I Was a Single Dad, But I Sorely Lacked the Skills to Be a Mom
They needed ponytails, lice treatments, and someone who knew what it meant to be a girl. I needed help.
When my kids were younger, I only got 60 days of visitation per year. By any measurement, that sucked. During those two months, I drove them to camp, signed permission slips, packed lunches, and took them to check-ups. I was good at the logistical parts of parenting.
But I wasn’t a mom. I didn’t know how to treat lice, make a ponytail, or explain puberty. I didn’t grow up with sisters. I didn’t know what girls needed—not really. And for a while, I was lost.
What saved me was a rotating cast of women who showed up when I needed them most.
Melinda worked the front counter at our community center. She loved my kids from the second she met them. We stopped by several times a week, and every time, Melinda had something—a sticker, a bracelet, a tiny gift that made my girls feel seen. Over time, her gifts grew into costume jewelry that made them feel older than they were, which made them feel cool, which made them want to come back.
Next came Glydes, who ran the local Italian place with her husband, Felipe. At first, the kids stuck to noodles with butter. Then they graduated to marinara. One night, Glydes invited them into the kitchen to make their own pizzas. They rolled the dough, spread the sauce, chose their toppings, and watched the pizzas bake. After that, they were pizza snobs—only interested in the ones they made themselves.
At Starbucks, there was Alexis—a college student who let my kids hang around and sneak puppuccinos to dogs. One day, they asked if they could help her make whipped cream. Alexis, because she was that kind of person, said yes. She handed over the pressurized dispenser and walked them through the steps. Eventually, they knew their way around the café. One evening, my middle daughter rang up a customer’s order herself. The guy gave her a five and told her to keep the change. “You’re a great barista,” he said. She beamed.
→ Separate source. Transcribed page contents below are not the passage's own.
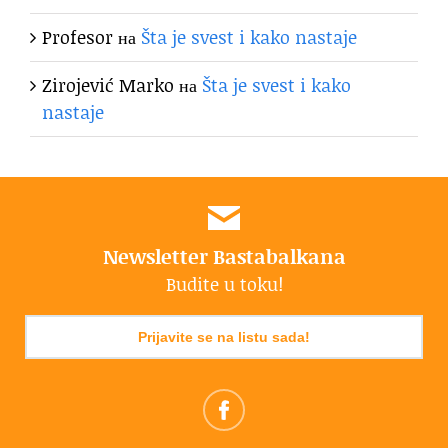
Profesor
на
Šta je svest i kako nastaje
Zirojević Marko
на
Šta je svest i kako
nastaje
Newsletter Bastabalkana
Budite u toku!
Prijavite se na listu sada!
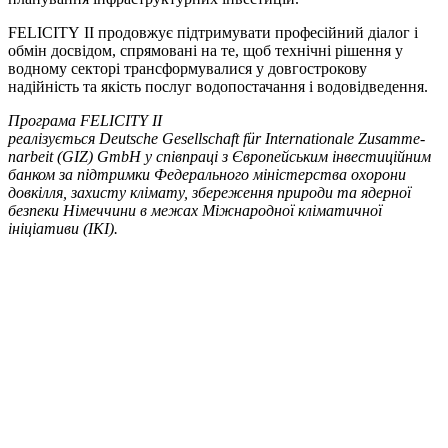
FELICITY
II
продовжує підтримувати професійний діалог і
обмін досвідом, спрямовані на те, щоб технічні рішення у
водному секторі трансформувалися у довгострокову
надійність та якість послуг водопостачання і водовідведення.
Програма FELICITY II
реалізується Deutsche Gesellschaft für Inter­na­tionale Zusam­me­
nar­beit (GIZ) GmbH у співпраці з Європейським інвестиційним
банком за підтримки Федерального міністерства охорони
довкілля, захисту клімату, збереження природи та ядерної
безпеки Німеччини в межах Міжнародної кліматичної
ініціативи (IKI).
But the moment I really knew I was out of my depth was when summer camp announced a lice outbreak.
I pulled out my phone and whispered, “Siri, what is lice?”
One of the moms—Maggie—overheard me. “Do you need help?” she asked.
Yes. Yes, I did.
That night she came over with her own kids and walked me through it: how to apply the solution, wash the bedding, vacuum the furniture. “You have to keep this up for a week,” she said. “Minimum.”
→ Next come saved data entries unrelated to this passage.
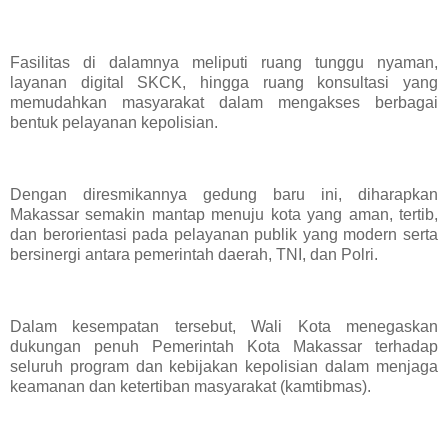
Fasilitas di dalamnya meliputi ruang tunggu nyaman,
layanan digital SKCK, hingga ruang konsultasi yang
memudahkan masyarakat dalam mengakses berbagai
bentuk pelayanan kepolisian.
Dengan diresmikannya gedung baru ini, diharapkan
Makassar semakin mantap menuju kota yang aman, tertib,
dan berorientasi pada pelayanan publik yang modern serta
bersinergi antara pemerintah daerah, TNI, dan Polri.
Dalam kesempatan tersebut, Wali Kota menegaskan
dukungan penuh Pemerintah Kota Makassar terhadap
seluruh program dan kebijakan kepolisian dalam menjaga
keamanan dan ketertiban masyarakat (kamtibmas).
I sighed. “What a pain in the ass.”
“It gets worse the longer you wait,” she said. “When do they go home? Maybe send them back with lice and let mom handle round two.”
That’s when I realized: I was learning.
Over time, I got better. I could do a ponytail and eventually learned to French braid. I got over my squeamishness. I learned how to listen. I stopped looking at the world like a weekend dad and started thinking like a full-time parent.
I don’t know if my kids ever noticed the shift. But if they didn’t, I wish them luck when their own kids come home from camp with lice.